A metal stalk extended outwards from the console. Its eye-clusters expanded and whirred, clicked and contracted as they rapidly scanned me.
‘Has it worked, Oracle?’ I asked, my finger hovering over the button as a bee hovers over a flower, ready to collect its nectar.
‘That would be ill-advised, Professor,’ Oracle said, ‘given the present situation.’
I pulled back, pondering the A.I.’s words.
‘Has it worked?’ I asked the question again, although I already knew the answer. ‘I’m to wake them up if something goes wrong. The button is the failsafe.’
After Oracle’s eye-clusters retracted once more there was only silence. I paced around the room. In answer to my question the shutters rumbled back. The wind howled outside. For a moment I imagined the paradise world we should have awoken to: a world completely restored from the polluted wasteland we left behind.
My delusion was short-lived.
The shutters revealed the true state of our world with a derisive click. Instead of our Neo-Paradise the landscape shimmered over a scorched earth, the sky a burnt umber.

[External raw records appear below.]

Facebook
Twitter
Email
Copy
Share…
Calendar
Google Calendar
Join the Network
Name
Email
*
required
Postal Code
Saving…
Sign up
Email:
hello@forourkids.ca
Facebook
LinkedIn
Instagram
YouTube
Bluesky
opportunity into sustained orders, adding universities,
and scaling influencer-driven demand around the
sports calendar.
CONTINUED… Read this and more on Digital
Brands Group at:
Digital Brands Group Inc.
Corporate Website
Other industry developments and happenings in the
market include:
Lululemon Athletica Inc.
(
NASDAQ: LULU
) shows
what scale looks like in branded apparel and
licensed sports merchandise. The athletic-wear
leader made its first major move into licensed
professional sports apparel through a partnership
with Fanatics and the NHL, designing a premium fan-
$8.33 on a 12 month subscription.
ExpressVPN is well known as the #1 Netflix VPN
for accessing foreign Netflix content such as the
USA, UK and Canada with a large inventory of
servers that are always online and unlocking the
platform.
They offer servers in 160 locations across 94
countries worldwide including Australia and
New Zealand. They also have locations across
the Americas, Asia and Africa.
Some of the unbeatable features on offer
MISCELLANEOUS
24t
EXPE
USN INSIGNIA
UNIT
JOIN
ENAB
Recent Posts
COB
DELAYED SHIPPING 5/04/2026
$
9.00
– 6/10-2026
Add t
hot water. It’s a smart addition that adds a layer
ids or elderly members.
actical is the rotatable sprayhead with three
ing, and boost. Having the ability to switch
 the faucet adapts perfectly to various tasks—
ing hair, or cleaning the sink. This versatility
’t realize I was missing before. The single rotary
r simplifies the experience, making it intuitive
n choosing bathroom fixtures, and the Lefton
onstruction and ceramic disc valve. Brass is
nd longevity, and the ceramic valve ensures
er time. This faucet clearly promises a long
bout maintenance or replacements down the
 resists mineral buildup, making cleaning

Instead of pristine lakes there were only dusty moats and hollow irrigation lanes where water once flowed. Instead of lush, fertile valleys for farming; only blistered patches of green and stunted conifers parched for the lack of water.
I stifled the despair bubbling in my stomach by tracing my finger around the button’s edge. I probed for a reason why this should be.
‘You woke me too soon?’ The only solution I dared contemplate.
‘We have failed,’ Oracle said with finality.
‘Is…’ My voice faltered. I had to start again… ‘Is the entire world like this?’
‘We were too late to start the terraformation process. The average temperature will soon rise beyond acceptable levels of habitation. Resources are depleted. Carbon dioxide levels are becoming critical. Biodiversity is–’
‘Oracle, how long have I… have we slept?’
‘A fact you need not concern–’
‘How long?’ I slammed my fist against the console.
‘Over four millennia – 4297 years, 8 months, 12 days – to be precise.’ The A.I. controlled the entire terraformation network, its omniscient knowledge of the planet’s condition indisputable.
‘So much for the new world.’ I waved dismissively at the button. Over 4000 years old and I could damn well feel every single one.
Oracle’s eye-clusters expanded, glowing crimson against the button. ‘No, they need not awaken at all.’